◆ Отрывок для чтения ◆
________
Stanisław Przybyszewski, "Confiteor" (1899)
Комментировать сам текст ни к чему - всё прекраснейшим образом изложено, но хотел бы отметить контекст, в котором это было сказано. Началась великая Ницшевская эпоха - это было уже без него, хотя сам он ещё был жив, вы понимаете. Ницше был последним классическим мыслителем и - первым современным. Именно из Ницше черпали идеи, стилистику или напрямую тезисы первые модернисты, в числе коих был Станислав Пшибышевский (1868-1927), видный писатель и представитель польской богемы (его женой была муза многих тогдашних передовых авторов Европы, норвежская пианистка Дагни Юль (1867-1901)), чуть позже образовались акцентированные школы, среди которых наиболее интересны, с моей точки зрения, экзистенциалистская, экспрессионистская и футуристская, а также были и многие другие, которые мне неинтересны или неприятны из-за откровенного маразма и дегенератизма (как психопаты и полоумные понимают "авангард" - как нечто психопатическое и полоумное, соответственно); при этом замечательно то, что все три направления были очень развиты и где-то достигали вершин и глубин сразу в нескольких культурах - германской, латинской и славянской, тогда как сюрреализм или дадаизм всегда были лишь местечковыми аберративами, никому не интересными, кроме каких-нибудь бесплодных французов. Появился жанр кинематографа, открывший новые горизонты в Искусстве, причём, что невероятно, один из ранних фильмов представлял в качестве камео не кого иного, как самого Ницше.
К большому, огромному сожалению этот энтузиазм был погашен Первой Мировой войною, невыразимый ужас проник в каждое слово тогдашней творческой богемы, вплоть до буквального восприятия происходящего как Апокалипсиса (существовало такое жуткое предание в Европе, будто после смерти Яна Жижки из его кожи сделали барабан и якобы когда в него забили, началась эта кошмарная война; об этом подробно рассказано у "австрочеха" Мейера в "Walpurgisnacht" (1917)). Ужас, отчаянье, образы измученных людей и лошадей, толпы сумасшедших и калек, - всё это заполнило страницы книг тогдашних авторов, а в России было даже и раньше, - невыразимым безумием ужаса исполнены страницы повести "Красный смех" (1904) Леонида Андреева; впечатлительный и обладавший очень сложной психической конституцией, Андреев передал ужас происходящего до степени дурноты. Самое частое слово, которое у него встречается, это "безумие". "Я всмотрелся в глаза и увидел в них бездну невыразимого ужаса и понял, что этот человек безумен", "Я смотрел на толпу людей, едва ли понимавших, куда бредут они, и вдруг понял, что все они безумны", "Разве вы ещё не поняли, что этот фельдшер безумен?" (фразы переданы в моём пересказе), - непредсказуемый, невероятный ход сюжетной линии в историях Андреева сразу же сделал его исключительным автором и он был вполне признан как один из ведущих писателей (позже прославится также его сын Даниил Андреев (1906-1959), автор метафизического трактата "Роза Мира" (1950-1958, изд. 1991)). Вот только для него это была не литература, а всё по-настоящему и он внезапно умер, находясь в гостях в Финляндии, от разрыва сердца. Ему было 48 лет и по материнской линии он был также из мелкопоместной шляхты. Говорю "также" ввиду контекста (Ницше, Пшибышевский).
________
◆ Исходные данные ◆
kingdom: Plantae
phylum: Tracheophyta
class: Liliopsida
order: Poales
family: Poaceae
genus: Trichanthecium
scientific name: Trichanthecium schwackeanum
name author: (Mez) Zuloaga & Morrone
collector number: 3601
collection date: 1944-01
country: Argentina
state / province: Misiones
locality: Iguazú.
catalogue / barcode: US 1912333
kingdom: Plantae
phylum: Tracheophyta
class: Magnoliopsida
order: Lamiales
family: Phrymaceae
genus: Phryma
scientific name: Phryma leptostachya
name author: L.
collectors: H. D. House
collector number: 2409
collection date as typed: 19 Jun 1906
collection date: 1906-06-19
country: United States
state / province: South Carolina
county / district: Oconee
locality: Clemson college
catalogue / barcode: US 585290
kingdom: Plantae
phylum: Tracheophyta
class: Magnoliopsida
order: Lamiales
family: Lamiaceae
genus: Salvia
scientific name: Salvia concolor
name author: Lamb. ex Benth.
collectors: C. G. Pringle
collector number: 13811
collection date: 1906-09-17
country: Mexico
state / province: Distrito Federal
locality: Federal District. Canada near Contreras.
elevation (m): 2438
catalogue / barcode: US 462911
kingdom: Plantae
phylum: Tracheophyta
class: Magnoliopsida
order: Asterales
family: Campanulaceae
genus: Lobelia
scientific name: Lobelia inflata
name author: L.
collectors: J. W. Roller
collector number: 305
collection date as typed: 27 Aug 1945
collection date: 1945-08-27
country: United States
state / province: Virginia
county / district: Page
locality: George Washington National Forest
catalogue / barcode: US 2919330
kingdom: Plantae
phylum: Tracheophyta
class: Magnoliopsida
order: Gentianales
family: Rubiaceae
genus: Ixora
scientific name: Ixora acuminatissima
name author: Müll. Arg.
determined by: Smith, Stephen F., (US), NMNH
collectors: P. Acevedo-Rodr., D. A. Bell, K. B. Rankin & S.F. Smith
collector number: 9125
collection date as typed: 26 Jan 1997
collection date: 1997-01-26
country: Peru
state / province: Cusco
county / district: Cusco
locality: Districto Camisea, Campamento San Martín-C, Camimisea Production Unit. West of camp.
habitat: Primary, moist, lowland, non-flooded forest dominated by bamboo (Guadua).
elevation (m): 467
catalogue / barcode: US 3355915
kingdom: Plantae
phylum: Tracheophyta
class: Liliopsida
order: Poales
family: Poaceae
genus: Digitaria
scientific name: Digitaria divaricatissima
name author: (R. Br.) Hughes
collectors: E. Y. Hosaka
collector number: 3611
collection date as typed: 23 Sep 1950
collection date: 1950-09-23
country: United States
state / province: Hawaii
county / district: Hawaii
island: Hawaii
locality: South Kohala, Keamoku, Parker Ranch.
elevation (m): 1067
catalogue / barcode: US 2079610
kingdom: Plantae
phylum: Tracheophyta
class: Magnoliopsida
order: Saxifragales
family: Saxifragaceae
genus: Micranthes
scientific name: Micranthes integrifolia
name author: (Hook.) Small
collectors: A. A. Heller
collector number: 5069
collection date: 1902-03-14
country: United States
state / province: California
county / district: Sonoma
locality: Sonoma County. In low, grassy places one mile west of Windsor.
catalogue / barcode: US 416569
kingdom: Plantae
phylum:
________
◆ Задания ◆
1. Перечислите, пожалуйста, всех людей, для которых в отрывке о первых модернистах указаны годы жизни, вместе с этими годами.
2. Ответьте по отрывку о первых модернистах:
(а) Кем была Дагни Юль по национальности и роду занятий?
(б) Какое слово, по словам автора, чаще всего встречается у Леонида Андреева?
(в) Где и от чего умер Леонид Андреев?
3. Напишите продолжение отрывка о первых модернистах, начиная сразу после его последнего предложения.
Строки здесь ни при чём.

◆ Результаты заданий ◆
1.
Станислав Пшибышевский (1868–1927)
Дагни Юль (1867–1901)
Даниил Андреев (1906–1959)

2.
(а) Норвежской пианисткой.
(б) «Безумие».
(в) В Финляндии, где он был в гостях, от разрыва сердца.

3.
Итак, Пшибышевский и польский модерн. Всё началось, как я уже сказал, в аккурат с подъёмом славы Ницше. Правда, самая экспрессивная его книга - "Се Человек!" - будет издана только через 20 лет после её написания - в 1908-м году, что произведёт большое впечатление и может твёрдо расцениваться как экспрессионистский трактат. Это воодушевит очень многих, ведь не суть важно то, что Ницше говорил, а то - _как_ он это говорил. Посему оценка творческой деятельности Ницше со стороны персон, которые сами не создали ровным счётом ничего (хотя, наверное, пытались, порождая какой-нибудь убогий мусор), двояко неправомочна: с одной стороны это недооценка, а с другой - переоценка. Ницше переоценивают, когда буквально подходят к "измерению" степени его влияния, но оно распространяется формально на убожеств, вроде Клагеса, Шпенглера и т.п., просто откровенных дегенератов, вроде Сартра с Камю, или каких-нибудь слабоумных американских дворняжек, не осиливших даже среднюю школу (при том, что Лондон или Лавкрафт представляли скорее прямой антиницшеанизм, на самом деле), - то есть Ницше уже в 24 года был профессором классической филологии, на секундочку, - но Ницше также и недооценивают, поскольку важность его работы была, как я уже сказал, в методике, в том смысле, с каким надобно философствовать. Он показал, что в добыче истинности можно совершенно не считаться ни с "авторитетами", ни с "общепринятыми" мнениями, а предрассудки и шаблоны не только можно, но и нужно разрушать. Ницше был одним из единиц, кого модно назвать интеллектуально честными мыслителями, и его требование быть безжалостно честным как к себе, так и к чему угодно, очень импонировало модернистам, а особенно упомянутых трёх направлений. "Неважно", - говорили они, эти пылкие сердца, вроде Ренцо Новаторе (1890-1920), - "что морально, а что нет. Важно быть только истинным". И плюс Достоевский, и плюс Гёлбдерлин. Всё это засияло, подобно Золотой Заре.
Приведу некоторые выдержки из этого ключевого для польского авангардизма манифеста Пшибышевского, - ключевые тезисы, которые характеризуют суть модерна и в чём можно увидеть ницшевский имморализм, аристократизм, принципиальный аполитизм, презрение ко всему стадному, подчёркнутый эстетизм взглядов и выпестованный крайний индивидуализм.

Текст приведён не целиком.